Weil sie in ihrer Lebensweise eingeschränkt werden, verlieren die Indigenen einen Teil ihrer Einkommensmöglichkeiten. Als Kompensation werden ihnen mitunter neue „grüne Jobs“ angeboten. Die Journalistin Kathrin Hartmann hat das Beispiel der Wiederaufforstung zerstörter Wälder in Indonesien recherchiert. Dabei wird das traditionelle Wissen der Indigenen genutzt. Sie werden dafür bezahlt, Samen und Setzlinge von Tropenbäumen zu sammeln und diese aufzuziehen. Für jeden Setzling, der den zehnmonatigen Aufzuchtprozess übersteht und gepflanzt werden kann, erhalten die Indigenen einen Lohn von 7 Cent. Im Schnitt verdienen die Indigenen-Familien dabei etwa 74 Euro monatlich (hier) – weniger als die Hälfte des staatlichen Mindestlohns.

Die indigenen Völker werden also als Dienstleister der Klimaverschmutzer in deren Wertschöpfungsketten eingebunden, um deren CO2-Ausstoß für einen Hungerlohn zu kompensieren. Und da sich die Politik von den Partikularinteressen einiger Wirtschaftsbranchen beeinflussen lässt und den CO2-Preis niedrig hält, arbeiten die Indigenen, ähnlich wie andere machtlose Akteure, beispielsweise die Arbeiter in Bangladesch, zu einem Hungerlohn.

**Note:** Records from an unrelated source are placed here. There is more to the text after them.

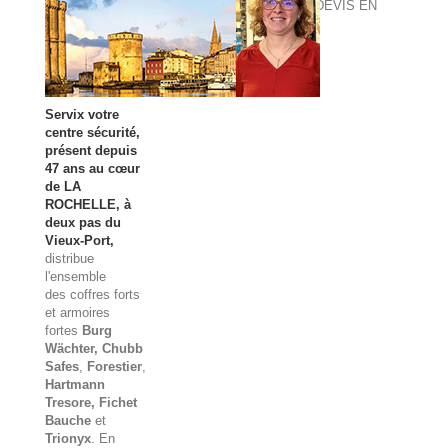
DEVIS EN
LIGNE
Servix votre
centre sécurité,
présent depuis
47 ans au cœur
de LA
ROCHELLE, à
deux pas du
Vieux-Port,
distribue
l'ensemble
des
coffres forts
et
armoires
fortes
Burg
Wächter
, Chubb
Safes
,
Forestier
,
Hartmann
Tresore, Fichet
Bauche
et
Trionyx
. En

Wenn die Natur in den Wettbewerb des Marktes gerät

Zusätzlich zu den von den Vertretern des grünen Wachstums übersehenen Machtstrukturen und der Ausbeutung indigener Bevölkerungen, gibt es eine dritte Problematik: Wenn die Natur einen Preis erhält, gerät sie in den Wettbewerb des Marktes. Wenn ein Investor vor der Entscheidung steht, einen Wald oder ein Moorgebiet aufgrund seiner „Dienstleistung“ als CO2-Speicher zu erhalten oder ein lukratives Hotel, einen Flughafen oder ein Einkaufszentrum zu errichten, wird er nicht lange überlegen müssen. Und schon gar nicht, wenn die CO2-Preise aufgrund der Lobby-Arbeit des Unternehmerverbandes des Investors so gering sind, dass er sich einfach eine CO2-Kompensation kaufen kann. Zudem dienen die CO2-Kompensationen als ideales Marketing-Vehikel. „Als Ausgleich für den Bau dieser Shopping-Mall werden in Indonesien Regenwälder geschützt“.

Reiche können sich Natur leisten – Arme werden marginalisiert

Es wird also deutlich: Wenn man der Natur einen Preis gibt, führt das dazu, dass sich die Mächtigen und Reichen diese Natur beispielsweise in Form von CO2-Kompensationen und Verschmutzungsrechten noch leisten können oder den Preis aufgrund ihres politischen Einflusses gleich selbst bestimmen. Perfide ist dabei schon allein der Begriff der „Verschmutzungsrechte“. Sollten nicht alle Menschen, egal wo sie wohnen, die gleichen „Verschmutzungsrechte“ haben? Es ist perfide, dass sich Reiche von ihrer Verantwortung eines nachhaltigen Lebensstils einfach freikaufen können. Wenn „Verschmutzungsrechte“ auf einem Markt gehandelt werden, dann wird das langfristig dazu führen, dass ohnehin schon Marginalisierte, beispielsweise Indigene oder die Verlierer des Welthandels, auch ökologisch an den Rand gedrängt und zu Dienstleistern im globalen CO2-Handel degradiert werden.